Provided passage:
---*---
Airflow : Complete all tasks in a TaskGroup before running to the next one and avoid dependancies between TaskGroup

62 views Asked by At

I would like to set up a DAG where all tasks in a single TaskGroup are done before running to the next one. Meaning that in the example (cf screenshot), the Workflow_FRA has to be done with the tasks run_task_FRA and run_next_task_FRA then the Workflow_BEL would run and on and on.

Below the DAG script but it's running the tasks in parallel regardless the TaskGroup.

enter image description here

import time
from datetime import datetime
from airflow.utils.task_group import TaskGroup
from airflow.decorators import task
from airflow import DAG

with DAG(
        dag_id="dev_dag",
        concurrency=1,
        start_date=datetime(2024, 2, 27),
        schedule_interval='*/1 * * * *',
        catchup=False
) as dag:

    @task(task_id="start_task")
    def start_task():
        print("start")

    start_task = start_task()

    @task(task_id="end_task")
    def end_task():
        print("end")

    end_task = end_task()

    for country in ["FR", "BE", "SP", "EN"]:
        with TaskGroup(group_id=f"workflow_{country}") as workflow:
            @task(task_id=f"run_task_{country}")
---*---
Data:
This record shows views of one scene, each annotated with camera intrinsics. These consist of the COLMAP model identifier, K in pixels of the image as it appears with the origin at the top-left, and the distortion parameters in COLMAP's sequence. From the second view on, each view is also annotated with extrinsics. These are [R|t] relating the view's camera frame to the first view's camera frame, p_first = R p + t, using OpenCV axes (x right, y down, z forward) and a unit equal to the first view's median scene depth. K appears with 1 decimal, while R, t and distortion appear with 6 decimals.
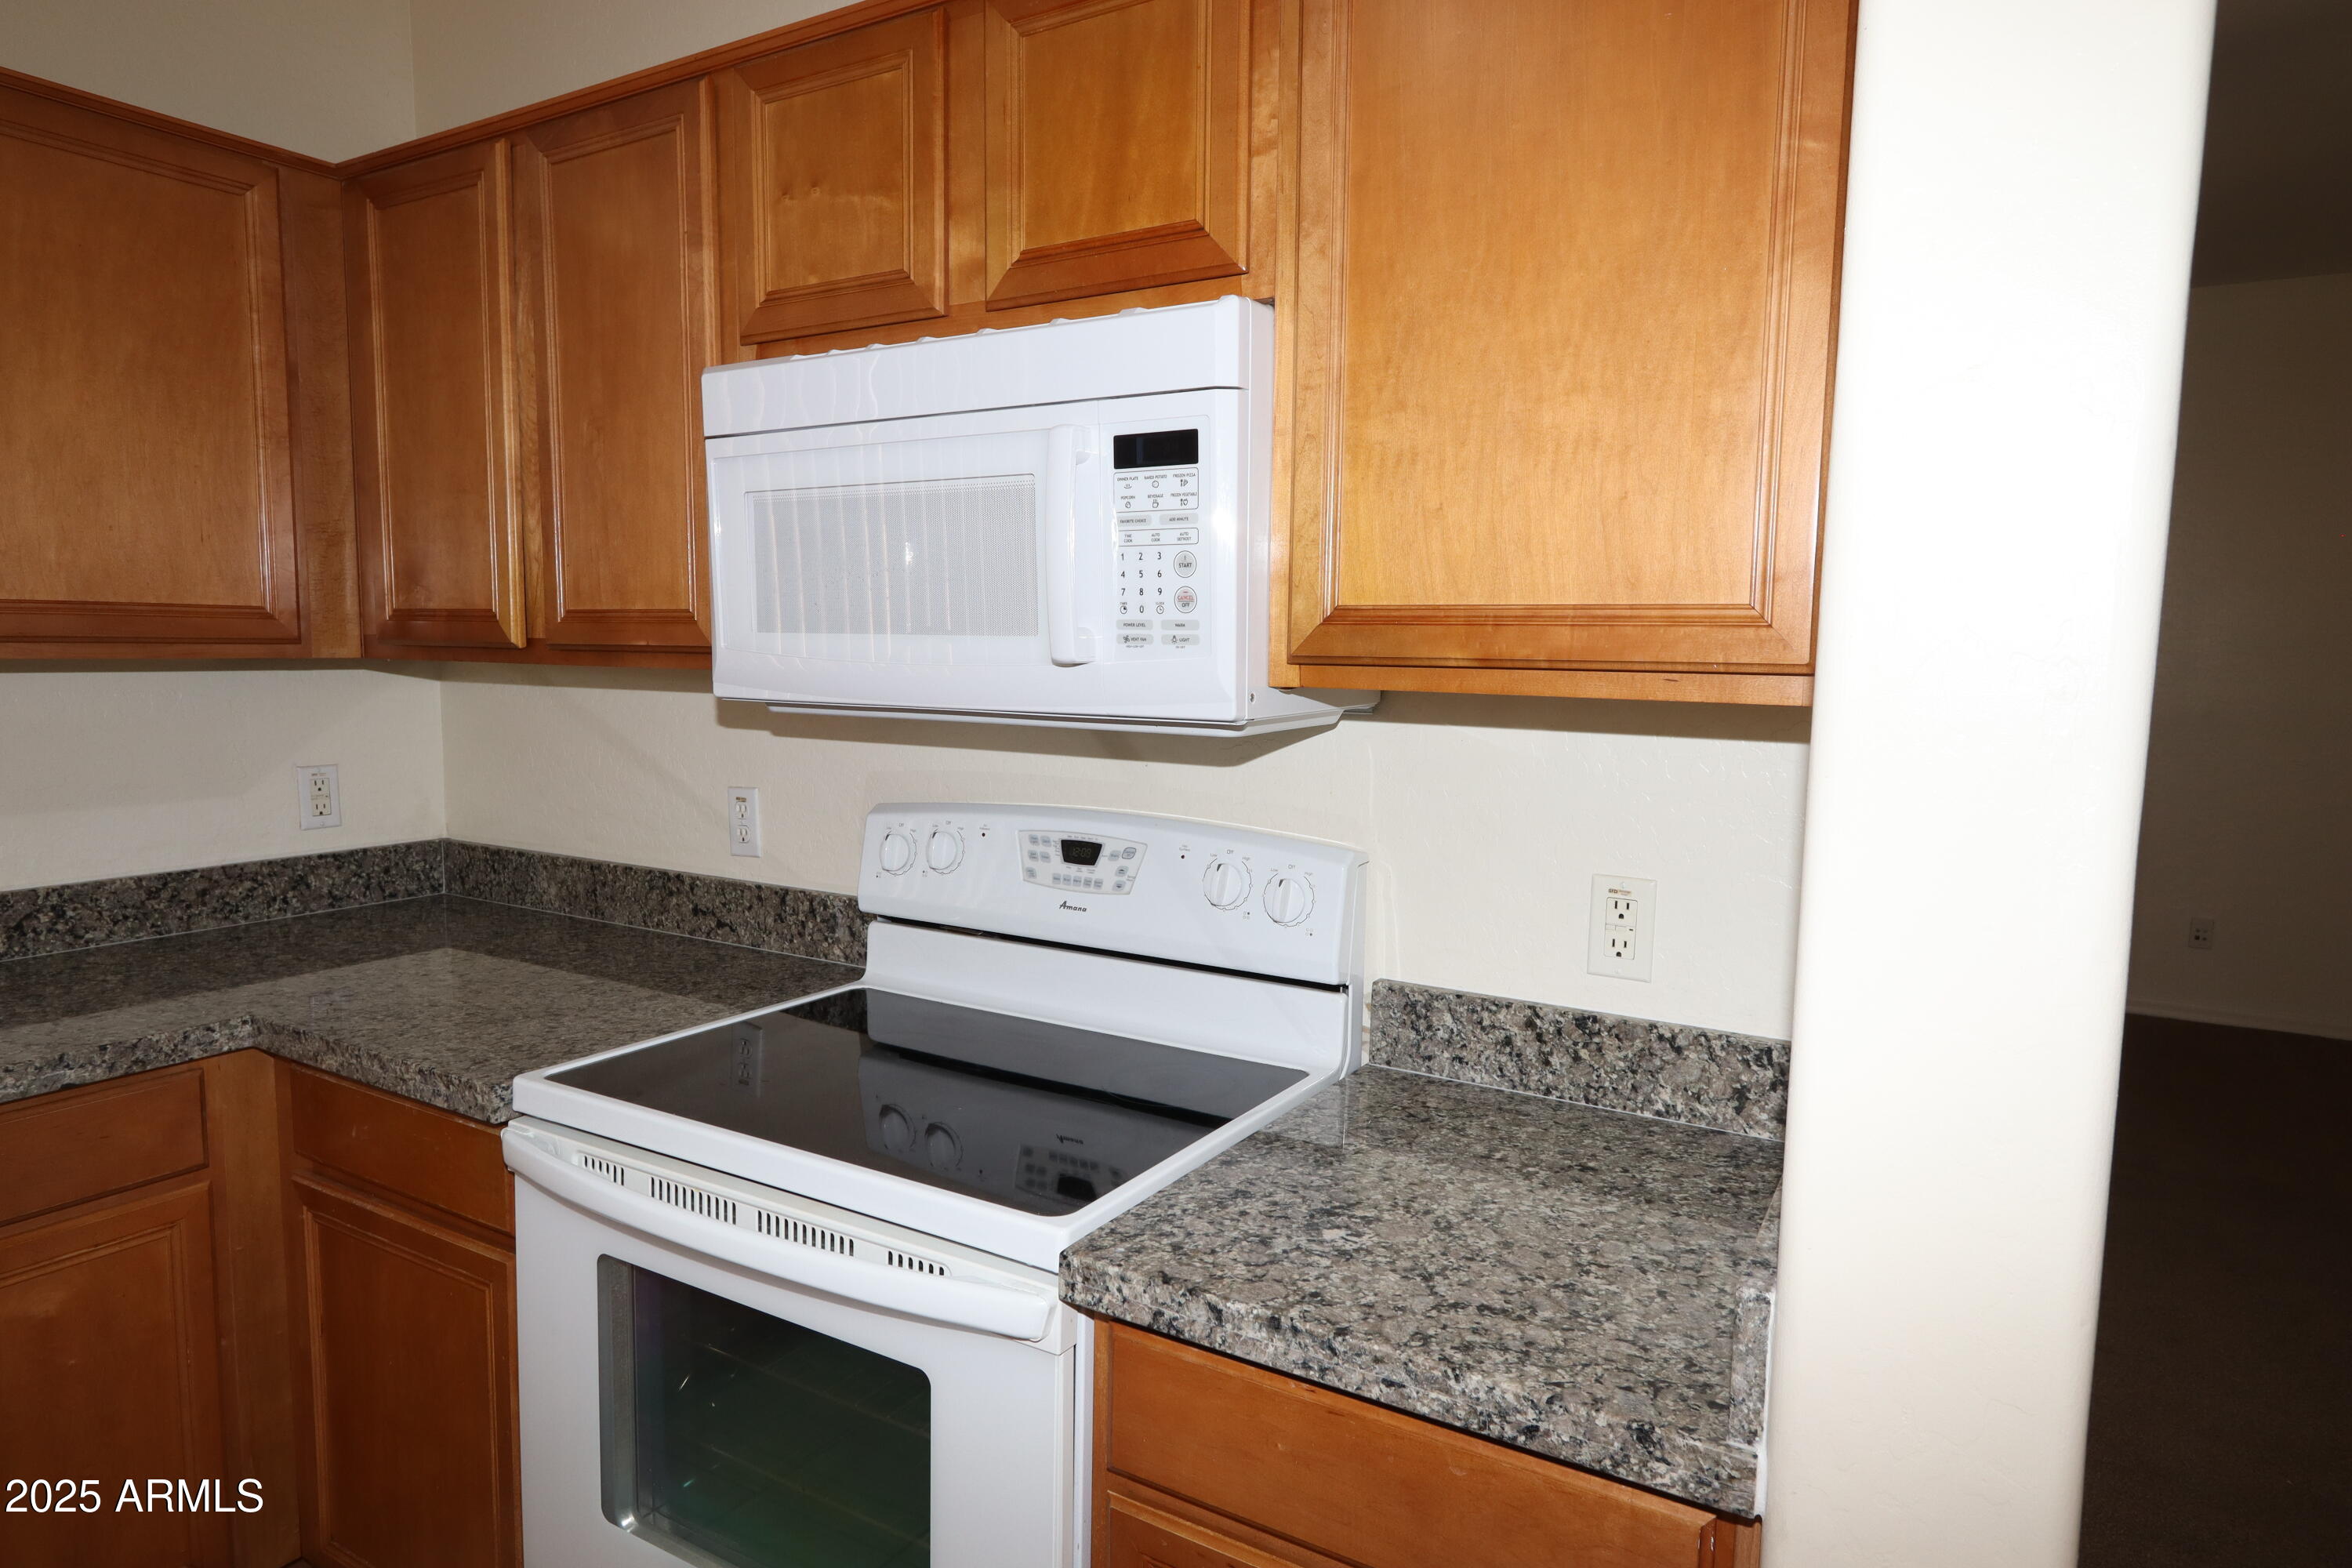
lens RADIAL K [[1376.0, 0, 1176.0], [0, 1376.0, 784.0], [0, 0, 1]] dist [-0.000037, -0.003087]
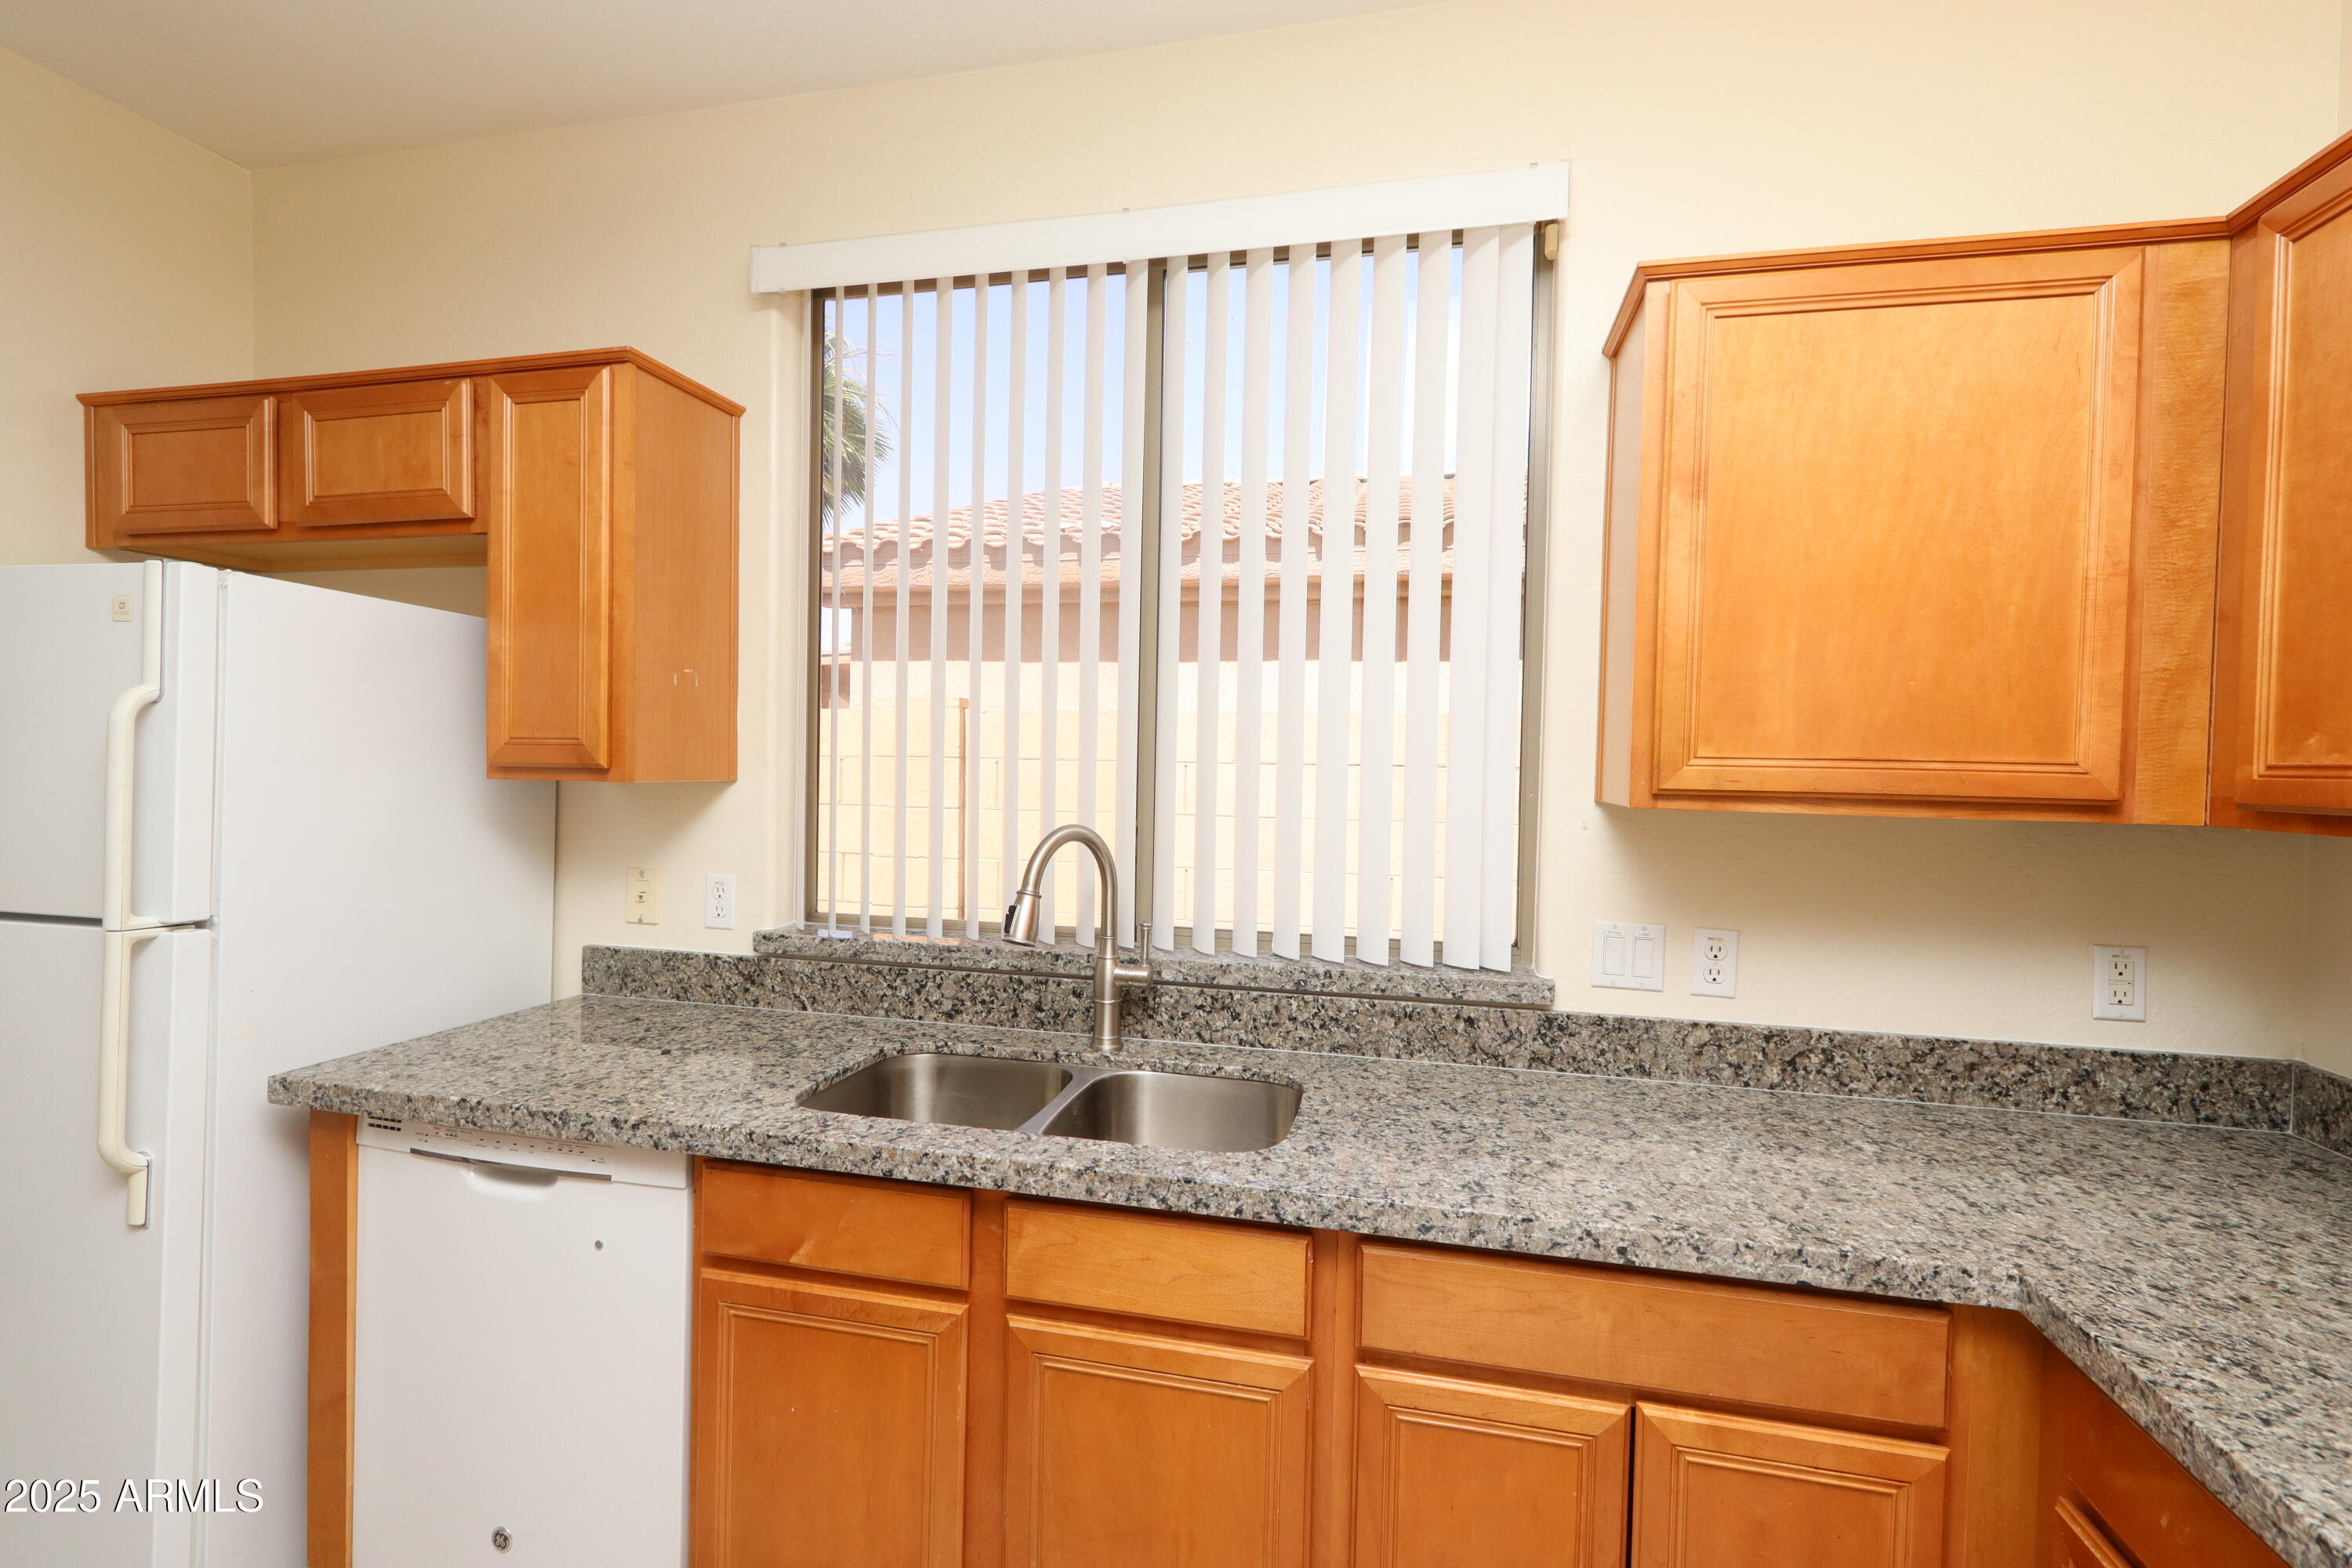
---*---
What you will do:
1: In the Airflow question, what concurrency value does the DAG script set?
2: Reproduce the part of the Airflow question between "Airflow : Complete" and "regardless the TaskGroup.", inclusive.

Answers to the problems:
1: 1

2:
Airflow : Complete all tasks in a TaskGroup before running to the next one and avoid dependancies between TaskGroup

62 views Asked by At

I would like to set up a DAG where all tasks in a single TaskGroup are done before running to the next one. Meaning that in the example (cf screenshot), the Workflow_FRA has to be done with the tasks run_task_FRA and run_next_task_FRA then the Workflow_BEL would run and on and on.

Below the DAG script but it's running the tasks in parallel regardless the TaskGroup.